Vous parlez de la force de la Moldavie, mais croyez-vous que les Tchèques se qualifieront pour les Euros ?

« La situation est favorable pour nous. Nous ne devons pas gâcher cette chance. Cette équipe a ce qu’il faut pour aller à l’Euro et y réussir. Nous avons de très bons joueurs. Tout dépend de leur style de jeu pour qu’ils puissent le vendre sur le terrain ».

La Moldavie, par exemple, était un adversaire il y a 15 ans où la seule chose qui comptait était le nombre de buts marqués par les Tchèques lorsqu’ils gagnaient. Comment percevez-vous ce changement ?

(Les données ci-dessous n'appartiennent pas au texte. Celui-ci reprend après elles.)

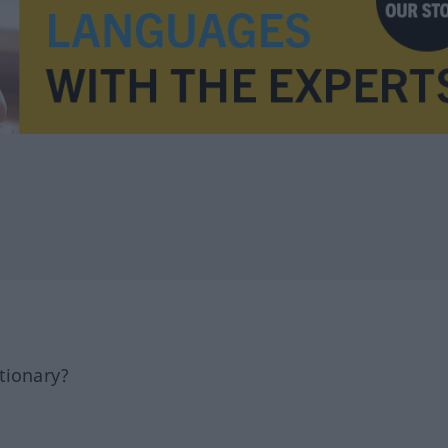
tionary?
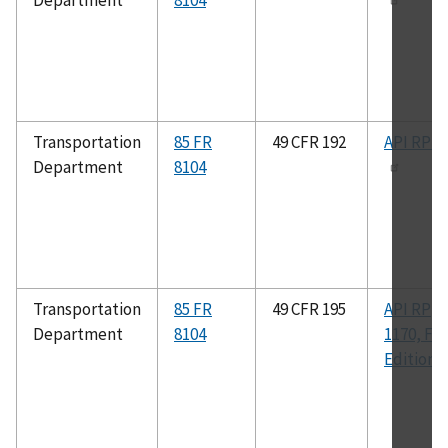
Department
8104
Transportation
85 FR
49 CFR 192
API RP 1
Department
8104
Transportation
85 FR
49 CFR 195
API RP
Department
8104
1170, Fir
Edition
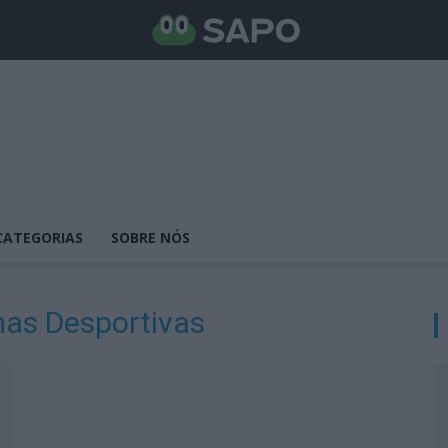
CATEGORIAS
SOBRE NÓS
as Desportivas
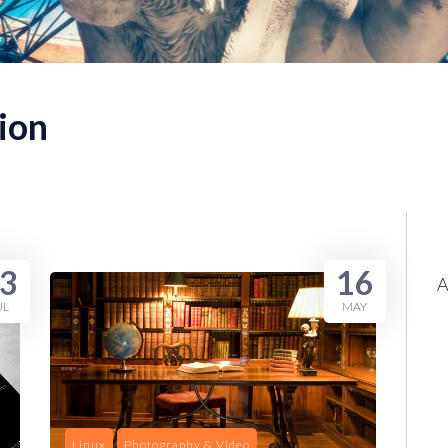
ion
3
16
UL
MAY
Linux
Photography & Video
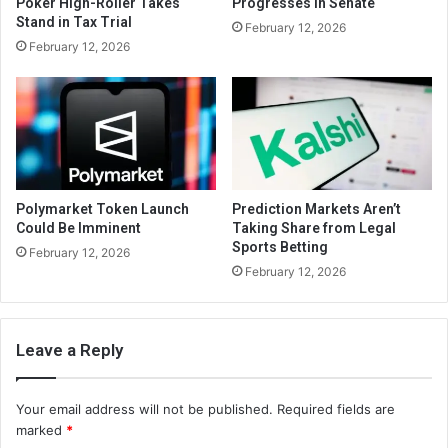
Poker High-Roller Takes
Progresses in Senate
Stand in Tax Trial
February 12, 2026
February 12, 2026
Polymarket Token Launch
Prediction Markets Aren’t
Could Be Imminent
Taking Share from Legal
Sports Betting
February 12, 2026
February 12, 2026
Leave a Reply
Your email address will not be published.
Required fields are
marked
*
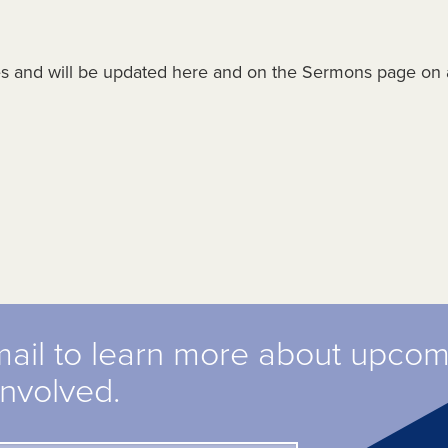
es and will be updated here and on the Sermons page on 
mail to learn more about upco
involved.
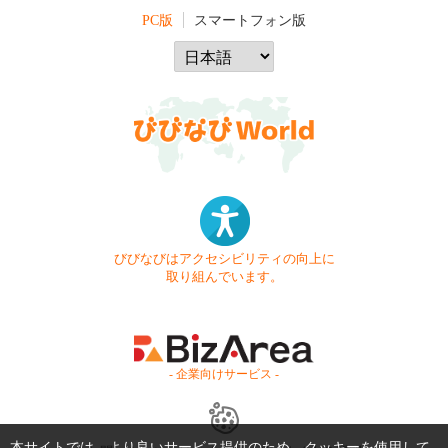
PC版
スマートフォン版
びびなびはアクセシビリティの向上に
取り組んでいます。
- 企業向けサービス -
本サイトでは、より良いサービス提供のため、クッキーを使用して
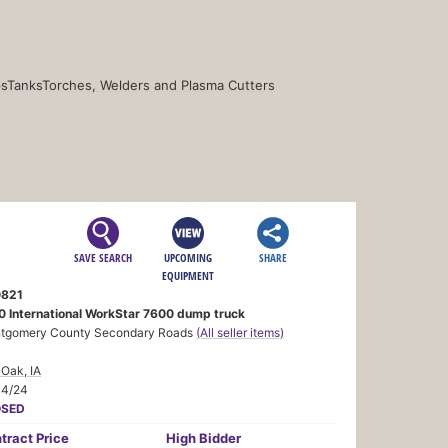
s
Tanks
Torches, Welders and Plasma Cutters
SAVE SEARCH
UPCOMING
SHARE
EQUIPMENT
821
0 International WorkStar 7600 dump truck
tgomery County Secondary Roads
(All seller items)
Oak, IA
14/24
OSED
tract
Price
High Bidder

« Cela montre quelque chose. L’équilibre des forces en Europe n’est plus ce qu’il était. Le football est devenu extrêmement égalitaire, tout le monde s’entraîne de la même manière. Les joueurs des plus petits pays participent aux compétitions les plus prestigieuses. Mais la qualité de l’équipe dépend aussi de la qualité des joueurs offensifs. C’était et c’est toujours vrai. Et nous avions Koller, Baros, Smicer, Rosicky et Poborsky. Ce n’est plus le cas aujourd’hui, c’est ainsi que je vois les choses… »

Mais on peut s’en passer, non ?

« Absolument, nous jouons en équipe et nous les remplaçons par une qualité différente. Mais j’ajouterais une chose importante : pour réussir aujourd’hui, il faut jouer avec rapidité et intensité. C’est la seule façon de réussir contre des équipes comme l’Albanie et la Moldavie, qui se sont rapidement améliorées ces dernières années. Mais l’équipe nationale actuelle fait le contraire – elle ralentit souvent le jeu inutilement, elle ne joue pas un football aussi exigeant.